Ghost Train to the Eastern Star
- Author: Paul Theroux
- Language: English
- Genre: Travel
- Publisher: Houghton Mifflin
- Publication date: 2008

= Ghost Train to the Eastern Star =

2008 book by Paul Theroux

Ghost Train to the Eastern Star is a 2008 train travel book by Paul Theroux.

== Summary ==
In this book, he retraces some of the trips described in The Great Railway Bazaar. He travels from London, through Europe on the Orient Express and then through Turkey, Turkmenistan, India, Sri Lanka, Vietnam, and Japan before making his way home on the Trans-Siberian Railway. He realizes that what has really changed compared to his first trip is himself and not just the countries. Theroux was 33 years old at the time of the first book, and twice that age for the second trip.

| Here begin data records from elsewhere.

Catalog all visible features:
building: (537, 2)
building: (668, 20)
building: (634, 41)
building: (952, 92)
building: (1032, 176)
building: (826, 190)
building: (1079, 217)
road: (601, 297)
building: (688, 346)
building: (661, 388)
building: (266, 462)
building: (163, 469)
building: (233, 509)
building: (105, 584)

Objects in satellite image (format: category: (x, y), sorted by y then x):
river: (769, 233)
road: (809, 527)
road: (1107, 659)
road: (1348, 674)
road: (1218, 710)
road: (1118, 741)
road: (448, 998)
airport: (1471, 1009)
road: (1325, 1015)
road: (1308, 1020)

In his trip, Theroux encounters beauty and kindness but also various troubling and dysfunctional countries, plagued by poverty, over-crowding, dictators, government control and oppression. This book is similar in concept to the Dark Star Safari, his account of returning to see how Africa had changed, in the long interval since his time of living and working there while an early member of the Peace Corps. Theroux's travel coincides with the early part of the American invasion of Iraq. A previous book, The Happy Isles of Oceania, coincided with the First Gulf War. Theroux includes his experiences with people and their reaction to these wars in his work.

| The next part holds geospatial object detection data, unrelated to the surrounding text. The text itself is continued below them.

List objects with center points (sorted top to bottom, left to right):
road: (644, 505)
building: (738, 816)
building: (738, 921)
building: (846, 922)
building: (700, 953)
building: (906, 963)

==Encounters with literary figures==
In the course of his travels, Theroux arranges meetings with several noteworthy figures of the literary scene. In Istanbul, Turkey, Theroux encounters writer and Nobel Prize in Literature recipient Orhan Pamuk. He also meets briefly with Elif Safak. In Sri Lanka, the science fiction writer Arthur C. Clarke agrees to a visit from the author. Haruki Murakami, Japan's most widely read author, spends several days with Theroux, guiding him around various Japanese cities and landmarks. Before leaving Japan for Russia, Theroux explores the area around the city of Nara with Pico Iyer.